Farms such as Tolhurst Organic in Oxfordshire are pioneering animal-free agriculture. But it is doubtful that such methods would produce the volume of plant protein required for the alt-meat factories of the future, at a price that suits the vegan-industrial complex. Do we really believe a food industry strongly motivated to improve its profit margins by hammering down the cost per ton of soya and potatoes, and genetically modifying crops to optimise their structure for processing, will be beating down the door of Tolhurst Organic any time soon?

It is easy to see the appeal of alt-meat to the food industry. Of course a sausage roll manufacturer will replace animal protein with a cheaper plant-based version if consumers will buy it — especially if they can repackage their products as greener and more ethical in the process.
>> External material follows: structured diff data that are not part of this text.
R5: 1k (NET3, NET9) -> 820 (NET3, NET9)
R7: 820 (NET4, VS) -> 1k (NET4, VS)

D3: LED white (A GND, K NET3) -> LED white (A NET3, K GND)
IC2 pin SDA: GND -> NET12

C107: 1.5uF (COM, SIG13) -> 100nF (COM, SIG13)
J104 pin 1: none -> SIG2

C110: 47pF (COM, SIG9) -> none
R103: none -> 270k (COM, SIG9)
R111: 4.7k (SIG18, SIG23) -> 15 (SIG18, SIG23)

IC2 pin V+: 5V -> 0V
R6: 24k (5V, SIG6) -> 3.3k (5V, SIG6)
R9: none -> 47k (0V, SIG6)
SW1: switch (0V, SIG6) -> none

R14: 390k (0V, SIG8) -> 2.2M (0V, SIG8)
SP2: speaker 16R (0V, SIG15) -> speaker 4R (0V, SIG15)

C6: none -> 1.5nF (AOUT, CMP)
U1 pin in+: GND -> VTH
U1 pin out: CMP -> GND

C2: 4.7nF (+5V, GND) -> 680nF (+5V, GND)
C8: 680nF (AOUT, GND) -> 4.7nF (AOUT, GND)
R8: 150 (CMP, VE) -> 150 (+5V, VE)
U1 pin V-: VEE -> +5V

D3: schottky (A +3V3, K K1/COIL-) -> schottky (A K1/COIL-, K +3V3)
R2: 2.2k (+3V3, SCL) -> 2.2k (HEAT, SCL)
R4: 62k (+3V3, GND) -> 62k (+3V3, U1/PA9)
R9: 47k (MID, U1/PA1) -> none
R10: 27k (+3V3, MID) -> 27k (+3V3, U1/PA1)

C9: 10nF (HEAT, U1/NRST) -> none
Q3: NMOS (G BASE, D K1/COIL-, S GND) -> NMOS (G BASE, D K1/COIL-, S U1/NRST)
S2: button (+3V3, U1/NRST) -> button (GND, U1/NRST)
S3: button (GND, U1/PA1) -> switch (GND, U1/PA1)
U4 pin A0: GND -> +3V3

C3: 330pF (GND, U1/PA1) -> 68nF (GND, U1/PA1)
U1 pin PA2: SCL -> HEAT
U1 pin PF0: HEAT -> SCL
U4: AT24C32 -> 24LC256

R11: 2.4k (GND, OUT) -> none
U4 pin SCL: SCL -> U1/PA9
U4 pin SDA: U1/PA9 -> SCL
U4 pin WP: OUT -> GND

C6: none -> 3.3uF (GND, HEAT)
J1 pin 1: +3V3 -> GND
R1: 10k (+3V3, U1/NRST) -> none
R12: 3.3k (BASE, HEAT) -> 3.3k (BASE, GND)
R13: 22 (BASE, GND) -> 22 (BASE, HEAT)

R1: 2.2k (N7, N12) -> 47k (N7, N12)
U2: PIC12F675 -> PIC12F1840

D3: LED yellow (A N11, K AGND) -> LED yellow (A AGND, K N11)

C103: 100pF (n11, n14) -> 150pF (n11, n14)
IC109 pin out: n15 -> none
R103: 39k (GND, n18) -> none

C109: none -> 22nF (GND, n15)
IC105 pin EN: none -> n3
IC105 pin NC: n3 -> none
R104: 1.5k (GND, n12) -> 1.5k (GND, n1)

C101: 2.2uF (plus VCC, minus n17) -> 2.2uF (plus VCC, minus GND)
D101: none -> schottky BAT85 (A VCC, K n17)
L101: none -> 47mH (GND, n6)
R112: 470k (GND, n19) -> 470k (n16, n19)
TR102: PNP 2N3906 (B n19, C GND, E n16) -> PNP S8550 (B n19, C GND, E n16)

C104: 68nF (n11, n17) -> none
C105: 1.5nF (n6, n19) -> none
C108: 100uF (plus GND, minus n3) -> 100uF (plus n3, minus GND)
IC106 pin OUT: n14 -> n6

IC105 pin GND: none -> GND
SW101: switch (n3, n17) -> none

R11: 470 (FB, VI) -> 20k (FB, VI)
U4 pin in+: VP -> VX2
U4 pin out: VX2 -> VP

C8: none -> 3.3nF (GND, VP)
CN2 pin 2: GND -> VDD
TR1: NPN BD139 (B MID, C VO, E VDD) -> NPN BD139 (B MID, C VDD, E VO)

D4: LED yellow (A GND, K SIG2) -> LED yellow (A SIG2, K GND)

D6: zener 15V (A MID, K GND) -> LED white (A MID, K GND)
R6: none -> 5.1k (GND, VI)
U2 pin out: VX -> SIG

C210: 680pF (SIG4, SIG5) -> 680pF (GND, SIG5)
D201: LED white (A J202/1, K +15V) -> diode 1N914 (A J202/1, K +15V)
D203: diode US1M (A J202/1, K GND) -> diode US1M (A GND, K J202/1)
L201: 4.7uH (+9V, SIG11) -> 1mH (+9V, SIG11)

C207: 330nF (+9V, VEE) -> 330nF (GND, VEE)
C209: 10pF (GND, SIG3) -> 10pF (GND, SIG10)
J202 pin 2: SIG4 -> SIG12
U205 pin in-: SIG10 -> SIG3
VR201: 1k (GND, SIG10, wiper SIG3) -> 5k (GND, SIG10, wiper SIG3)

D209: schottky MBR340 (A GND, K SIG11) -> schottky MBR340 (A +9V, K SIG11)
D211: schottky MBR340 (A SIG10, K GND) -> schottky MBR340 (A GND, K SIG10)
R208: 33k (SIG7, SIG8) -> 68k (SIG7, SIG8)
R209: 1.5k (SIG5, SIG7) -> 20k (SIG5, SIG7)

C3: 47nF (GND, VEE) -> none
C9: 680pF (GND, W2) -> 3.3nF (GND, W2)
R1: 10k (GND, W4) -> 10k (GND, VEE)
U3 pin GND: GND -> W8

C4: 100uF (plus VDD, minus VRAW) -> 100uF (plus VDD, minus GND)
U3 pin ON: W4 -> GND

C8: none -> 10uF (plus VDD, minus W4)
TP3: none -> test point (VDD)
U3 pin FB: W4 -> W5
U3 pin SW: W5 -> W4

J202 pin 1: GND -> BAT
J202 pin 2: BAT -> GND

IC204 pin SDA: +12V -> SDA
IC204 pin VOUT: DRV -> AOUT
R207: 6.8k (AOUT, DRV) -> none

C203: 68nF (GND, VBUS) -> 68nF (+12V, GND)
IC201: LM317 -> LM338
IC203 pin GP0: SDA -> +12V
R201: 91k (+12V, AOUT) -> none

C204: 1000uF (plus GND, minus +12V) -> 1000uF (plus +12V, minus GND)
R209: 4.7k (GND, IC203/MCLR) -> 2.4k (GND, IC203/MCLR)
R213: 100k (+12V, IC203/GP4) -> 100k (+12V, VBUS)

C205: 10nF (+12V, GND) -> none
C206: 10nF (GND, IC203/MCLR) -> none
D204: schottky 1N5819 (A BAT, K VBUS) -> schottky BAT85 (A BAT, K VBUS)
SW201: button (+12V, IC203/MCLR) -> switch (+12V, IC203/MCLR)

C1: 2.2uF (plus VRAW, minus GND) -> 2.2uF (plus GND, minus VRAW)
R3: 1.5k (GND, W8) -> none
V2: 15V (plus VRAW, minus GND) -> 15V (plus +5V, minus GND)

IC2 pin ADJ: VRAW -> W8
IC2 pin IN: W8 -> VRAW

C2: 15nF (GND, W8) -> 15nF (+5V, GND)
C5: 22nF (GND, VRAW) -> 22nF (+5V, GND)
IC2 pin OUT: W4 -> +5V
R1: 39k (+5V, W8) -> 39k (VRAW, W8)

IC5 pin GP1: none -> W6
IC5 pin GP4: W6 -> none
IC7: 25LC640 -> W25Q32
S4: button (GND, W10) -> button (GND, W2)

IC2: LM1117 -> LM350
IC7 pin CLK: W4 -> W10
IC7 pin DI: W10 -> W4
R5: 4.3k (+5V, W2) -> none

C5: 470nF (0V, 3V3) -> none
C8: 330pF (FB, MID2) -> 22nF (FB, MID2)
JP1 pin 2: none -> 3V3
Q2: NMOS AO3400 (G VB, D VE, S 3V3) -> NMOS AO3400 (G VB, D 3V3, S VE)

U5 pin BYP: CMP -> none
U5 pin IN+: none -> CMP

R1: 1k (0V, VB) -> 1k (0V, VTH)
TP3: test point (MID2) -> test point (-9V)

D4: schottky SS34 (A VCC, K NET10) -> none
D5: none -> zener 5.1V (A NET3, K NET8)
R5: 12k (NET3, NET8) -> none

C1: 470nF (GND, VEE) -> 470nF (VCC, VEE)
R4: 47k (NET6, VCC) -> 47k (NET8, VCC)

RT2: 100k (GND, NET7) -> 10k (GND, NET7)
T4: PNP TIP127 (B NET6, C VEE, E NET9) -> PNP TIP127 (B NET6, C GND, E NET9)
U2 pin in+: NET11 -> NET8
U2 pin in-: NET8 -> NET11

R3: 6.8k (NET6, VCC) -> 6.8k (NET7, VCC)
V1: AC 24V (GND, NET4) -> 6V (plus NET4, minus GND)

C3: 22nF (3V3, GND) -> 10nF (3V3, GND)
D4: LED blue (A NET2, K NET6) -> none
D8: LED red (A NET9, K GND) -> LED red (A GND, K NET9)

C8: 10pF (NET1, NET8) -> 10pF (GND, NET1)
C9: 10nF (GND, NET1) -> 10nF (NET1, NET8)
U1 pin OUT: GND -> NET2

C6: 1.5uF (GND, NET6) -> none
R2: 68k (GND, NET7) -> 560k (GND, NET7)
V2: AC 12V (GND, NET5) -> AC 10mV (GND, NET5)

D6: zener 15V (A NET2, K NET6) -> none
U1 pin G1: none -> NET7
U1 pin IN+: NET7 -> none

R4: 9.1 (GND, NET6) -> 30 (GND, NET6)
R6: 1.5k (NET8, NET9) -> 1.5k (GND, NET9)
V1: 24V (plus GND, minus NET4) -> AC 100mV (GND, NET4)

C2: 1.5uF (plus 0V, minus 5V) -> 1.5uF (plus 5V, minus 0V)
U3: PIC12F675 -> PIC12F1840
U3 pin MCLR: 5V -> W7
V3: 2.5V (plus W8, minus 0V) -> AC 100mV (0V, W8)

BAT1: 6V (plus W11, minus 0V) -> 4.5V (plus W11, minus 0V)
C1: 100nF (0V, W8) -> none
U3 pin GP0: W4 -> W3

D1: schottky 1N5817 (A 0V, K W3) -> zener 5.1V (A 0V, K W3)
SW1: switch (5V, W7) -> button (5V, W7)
Alt-meat also allows us, as consumers, to cling to the convenience of our centralised food supply, eating protein created by energy-intensive processing that strips food of nutritional value, delivered via complex supply chains to consumers in most cases several generations removed from the land.

It is a blind alley. Animal-free farming will not save the earth. If soil health is included in the picture, animals and their manure are not a barrier to sustainable farming but rather an integral part of food security. But fixating on carbon emissions and alt-meat is an appealing distraction from intractable questions around species loss, topsoil degradation and nitrate pollution in monoculture farming.

It also asks less of us. Moving from convenience foods to raw ingredients produced locally on sustainable mixed farms implies a far more profound transformation of society than tweaking one input in a takeaway sausage roll. The queue to transform the British Isles into a patchwork of smallholding-based locavore utopias is considerably shorter than the queues for a late-night Greggs vegan steak bake. The environmental promises of alt-meat may be flimsy, but it is no wonder we want to believe them.

Mary Harrington is a contributing editor at UnHerd.